Elon: "I think I probably am a bit crazy. But I think maybe that’s sort of a healthy sign. Because there’s a point at which you can conclude that you're not crazy at all, then you probably are. It's sort of a recursive thing."

At the risk of invading Elon's personal life, one could go further and investigate his father Errol Musk, who was an electrical & mechanical engineer back in South Africa, to see if there is a biological explanation for any potential personality disorders.

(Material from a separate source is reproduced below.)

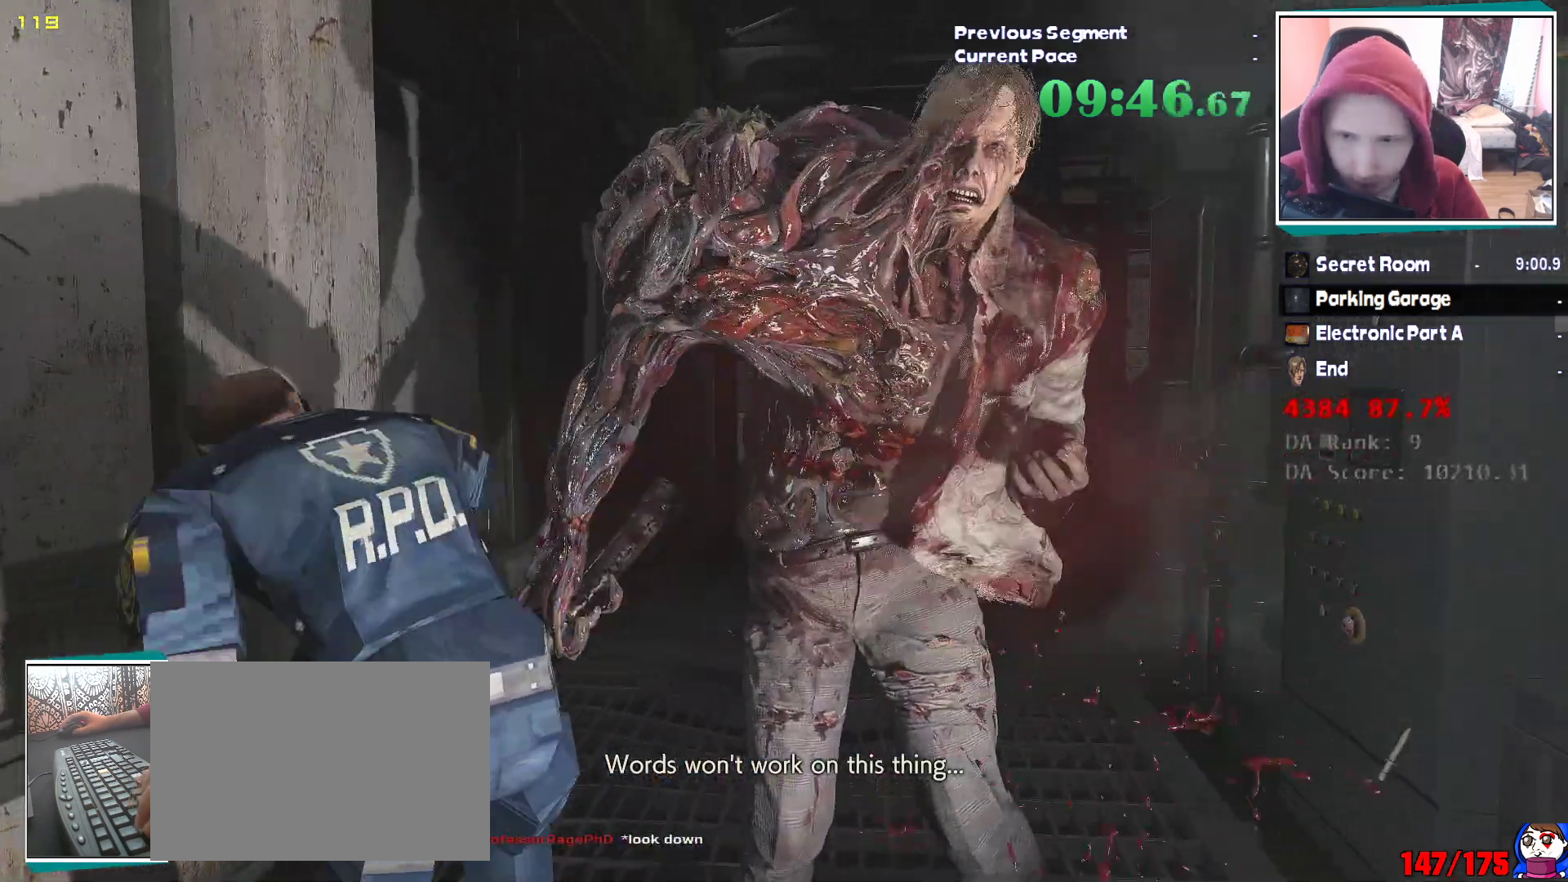
{"keys": ["d", "shift"], "mouse": ["left"], "events": [[233, "d", "up"], [433, "d", "down"]]}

Elon said this about his father: "Quite an astute engineer, although he's gone a little crazy later in life. I don't think he has all his cookies in the jar." Source: http://www.gq.com/news-politics/newsmakers/200901/elon-musk-...

Does this mean that Elon is crazy? I have no idea, but I think that he's a very logical person with life experiences that makes him a huge risk taker. For example, he tweeted briefly about the benefits of near death here: https://twitter.com/elonmusk/status/152394000857448448 On his google plus about page, he wrote "Not dead yet" on his bragging rights section. So really, his worst case scenario is dying. That's his mental trick of making so many crazy risky decisions, as long as they are based on logic. That mindset cannot simply be attained by anyone, you have to experience near-death to truly get it. Mike Lazerow is another good example of such an entrepreneur. Background Story: http://www.lazerow.com/2012/06/a-new-beginning.html#tpe-acti...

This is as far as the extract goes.